[Activity]
Within the lines below, the span from the line with "will ensure that" to the line with "The ICR provides", both ends included, is to be reproduced exactly, with pictures omitted.

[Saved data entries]
# # # # #

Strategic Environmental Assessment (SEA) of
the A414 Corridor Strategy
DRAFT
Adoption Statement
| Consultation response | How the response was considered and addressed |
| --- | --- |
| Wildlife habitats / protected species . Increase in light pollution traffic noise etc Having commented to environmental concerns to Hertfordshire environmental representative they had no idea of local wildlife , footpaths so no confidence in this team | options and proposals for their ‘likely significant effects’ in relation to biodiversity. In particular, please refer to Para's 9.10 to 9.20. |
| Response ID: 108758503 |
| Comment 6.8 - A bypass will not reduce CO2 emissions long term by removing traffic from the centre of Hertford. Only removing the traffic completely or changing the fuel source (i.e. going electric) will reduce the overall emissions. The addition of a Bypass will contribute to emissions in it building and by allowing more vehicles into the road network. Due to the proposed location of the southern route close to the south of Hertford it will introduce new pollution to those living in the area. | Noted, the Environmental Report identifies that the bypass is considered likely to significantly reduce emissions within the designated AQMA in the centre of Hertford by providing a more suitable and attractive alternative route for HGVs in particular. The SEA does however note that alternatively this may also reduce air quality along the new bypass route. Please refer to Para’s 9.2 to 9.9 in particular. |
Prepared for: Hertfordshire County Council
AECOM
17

# # # # #

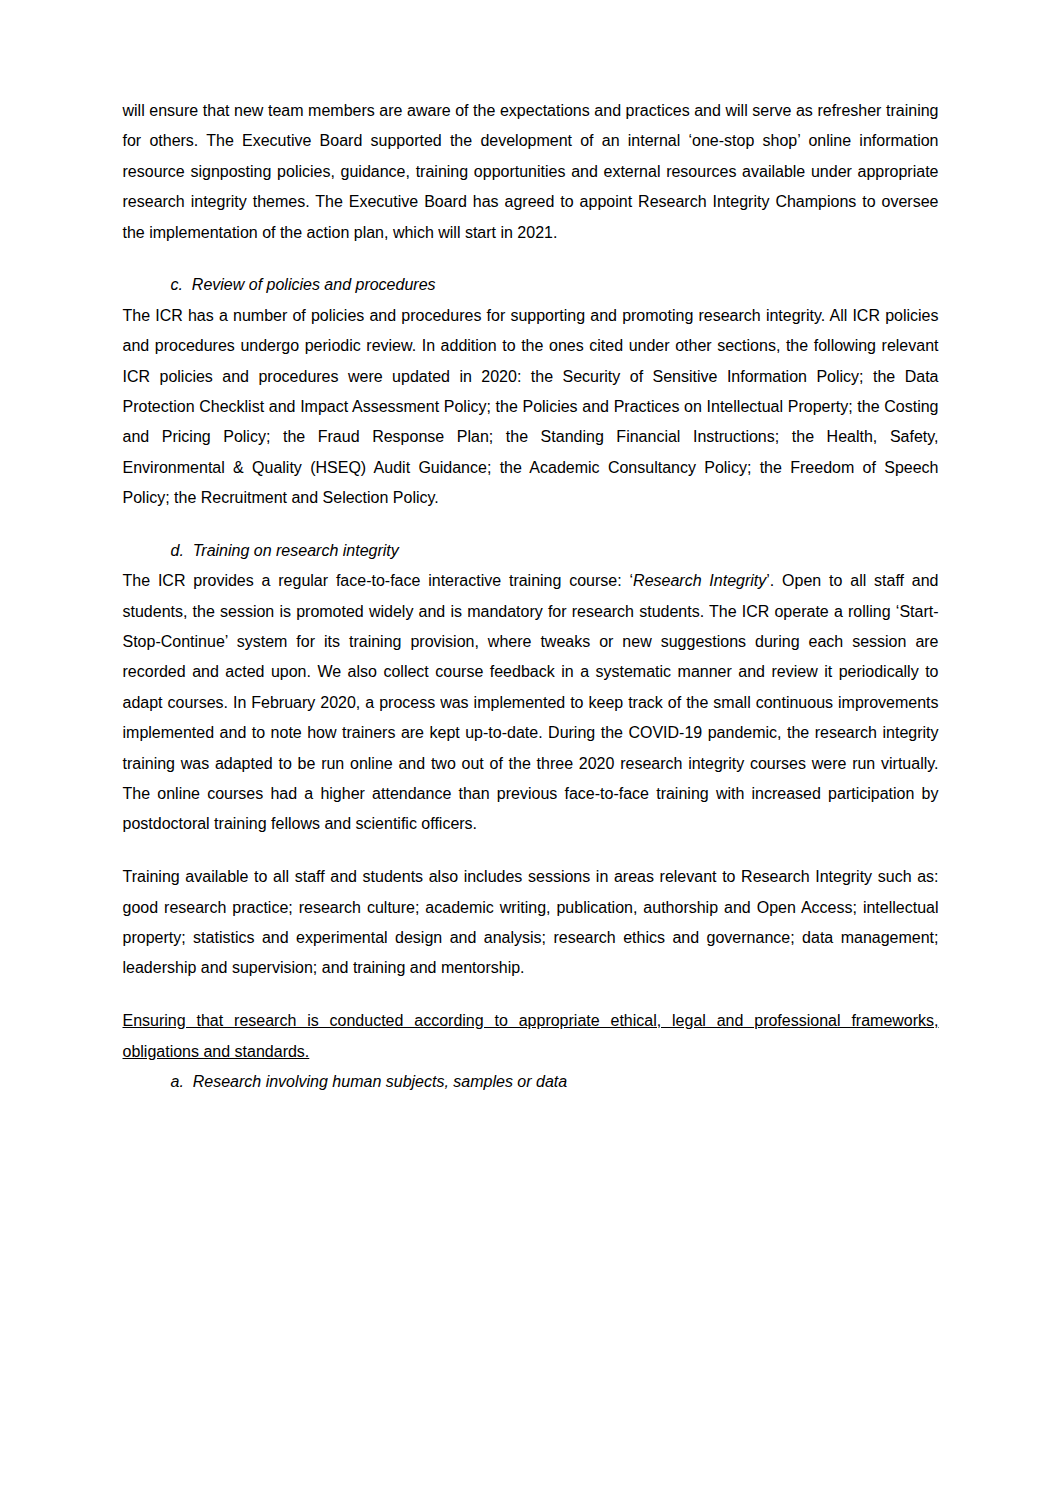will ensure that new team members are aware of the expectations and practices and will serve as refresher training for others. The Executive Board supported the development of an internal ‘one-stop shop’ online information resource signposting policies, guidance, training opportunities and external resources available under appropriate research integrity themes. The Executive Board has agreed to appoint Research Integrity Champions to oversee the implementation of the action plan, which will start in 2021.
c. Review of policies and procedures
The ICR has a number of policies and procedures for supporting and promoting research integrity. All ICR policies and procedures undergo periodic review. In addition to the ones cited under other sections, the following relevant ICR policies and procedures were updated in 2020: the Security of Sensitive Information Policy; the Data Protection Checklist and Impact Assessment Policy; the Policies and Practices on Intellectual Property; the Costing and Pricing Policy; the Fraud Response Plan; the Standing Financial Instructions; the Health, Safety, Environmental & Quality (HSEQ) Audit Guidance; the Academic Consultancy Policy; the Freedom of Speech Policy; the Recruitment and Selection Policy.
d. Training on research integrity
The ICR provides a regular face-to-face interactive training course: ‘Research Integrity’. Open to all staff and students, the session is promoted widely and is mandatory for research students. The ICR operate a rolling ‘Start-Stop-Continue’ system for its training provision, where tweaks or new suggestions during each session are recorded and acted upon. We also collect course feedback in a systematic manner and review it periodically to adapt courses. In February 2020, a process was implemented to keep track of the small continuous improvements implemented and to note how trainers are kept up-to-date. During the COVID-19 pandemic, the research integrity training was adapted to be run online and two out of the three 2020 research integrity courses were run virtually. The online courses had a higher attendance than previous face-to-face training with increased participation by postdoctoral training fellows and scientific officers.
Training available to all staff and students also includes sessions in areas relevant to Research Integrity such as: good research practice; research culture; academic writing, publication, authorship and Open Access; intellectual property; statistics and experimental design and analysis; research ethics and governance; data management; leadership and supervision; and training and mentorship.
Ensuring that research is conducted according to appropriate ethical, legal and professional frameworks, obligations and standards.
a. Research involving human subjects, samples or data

# # # # #

[Reply to the exercise]
will ensure that new team members are aware of the expectations and practices and will serve as refresher training for others. The Executive Board supported the development of an internal ‘one-stop shop’ online information resource signposting policies, guidance, training opportunities and external resources available under appropriate research integrity themes. The Executive Board has agreed to appoint Research Integrity Champions to oversee the implementation of the action plan, which will start in 2021.
c. Review of policies and procedures
The ICR has a number of policies and procedures for supporting and promoting research integrity. All ICR policies and procedures undergo periodic review. In addition to the ones cited under other sections, the following relevant ICR policies and procedures were updated in 2020: the Security of Sensitive Information Policy; the Data Protection Checklist and Impact Assessment Policy; the Policies and Practices on Intellectual Property; the Costing and Pricing Policy; the Fraud Response Plan; the Standing Financial Instructions; the Health, Safety, Environmental & Quality (HSEQ) Audit Guidance; the Academic Consultancy Policy; the Freedom of Speech Policy; the Recruitment and Selection Policy.
d. Training on research integrity
The ICR provides a regular face-to-face interactive training course: ‘Research Integrity’. Open to all staff and students, the session is promoted widely and is mandatory for research students. The ICR operate a rolling ‘Start-Stop-Continue’ system for its training provision, where tweaks or new suggestions during each session are recorded and acted upon. We also collect course feedback in a systematic manner and review it periodically to adapt courses. In February 2020, a process was implemented to keep track of the small continuous improvements implemented and to note how trainers are kept up-to-date. During the COVID-19 pandemic, the research integrity training was adapted to be run online and two out of the three 2020 research integrity courses were run virtually. The online courses had a higher attendance than previous face-to-face training with increased participation by postdoctoral training fellows and scientific officers.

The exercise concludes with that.